§ Problem to solve:
Only those lines in the data below from the line containing "index pip: (189, 160)" through the line containing "pinky tip: (200, 218)", both included, should be restated word for word.

Data supplied Start Marker

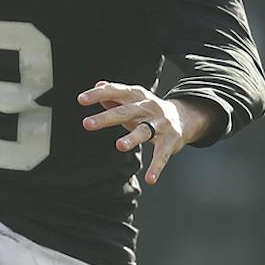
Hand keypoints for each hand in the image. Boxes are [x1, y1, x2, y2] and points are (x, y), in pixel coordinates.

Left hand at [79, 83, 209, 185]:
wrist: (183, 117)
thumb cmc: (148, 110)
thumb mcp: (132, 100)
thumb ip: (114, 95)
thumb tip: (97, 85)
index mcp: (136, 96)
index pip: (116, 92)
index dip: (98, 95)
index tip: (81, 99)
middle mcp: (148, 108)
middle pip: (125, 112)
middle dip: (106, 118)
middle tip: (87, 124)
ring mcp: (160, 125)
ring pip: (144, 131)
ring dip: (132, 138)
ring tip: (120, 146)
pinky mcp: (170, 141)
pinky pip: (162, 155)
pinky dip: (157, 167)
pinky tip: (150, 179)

Data supplied End Marker
Data supplied Start Marker

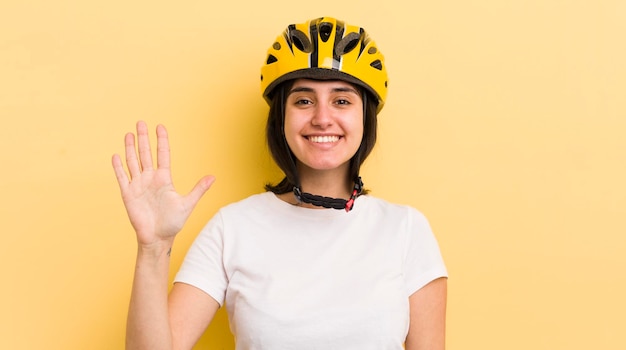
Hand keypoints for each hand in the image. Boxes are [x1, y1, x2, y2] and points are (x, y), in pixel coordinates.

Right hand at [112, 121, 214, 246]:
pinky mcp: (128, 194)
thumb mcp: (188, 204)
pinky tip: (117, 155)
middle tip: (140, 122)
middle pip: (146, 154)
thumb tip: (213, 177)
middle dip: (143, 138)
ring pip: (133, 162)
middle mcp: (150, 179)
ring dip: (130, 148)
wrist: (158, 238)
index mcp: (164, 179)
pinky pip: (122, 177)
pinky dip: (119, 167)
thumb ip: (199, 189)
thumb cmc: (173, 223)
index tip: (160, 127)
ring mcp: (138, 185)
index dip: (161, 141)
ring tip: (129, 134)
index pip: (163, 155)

Data supplied End Marker
Data supplied Start Marker

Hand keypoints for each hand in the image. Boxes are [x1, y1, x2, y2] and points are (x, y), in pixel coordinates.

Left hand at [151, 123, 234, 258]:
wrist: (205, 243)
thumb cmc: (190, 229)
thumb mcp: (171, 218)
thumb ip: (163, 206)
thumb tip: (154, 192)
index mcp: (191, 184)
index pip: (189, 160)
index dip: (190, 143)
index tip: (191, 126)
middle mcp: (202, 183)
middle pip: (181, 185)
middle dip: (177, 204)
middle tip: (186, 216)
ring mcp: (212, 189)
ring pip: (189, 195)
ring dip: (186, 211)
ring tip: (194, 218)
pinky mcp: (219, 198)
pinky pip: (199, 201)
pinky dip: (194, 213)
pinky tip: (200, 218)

Data supplied End Marker

§ Response to the exercise:
index pip: (189, 160)
index dip: (190, 143)
index tip: (191, 126)
middle mcp: (202, 183)
middle pip: (181, 185)
middle dip: (177, 204)
middle tip: (186, 216)
ring mcp: (212, 189)
ring pip: (189, 195)
ring dip: (186, 211)
ring tip: (194, 218)
pinky mcp: (219, 198)
pinky pip: (199, 201)
pinky dip: (194, 213)
pinky tip: (200, 218)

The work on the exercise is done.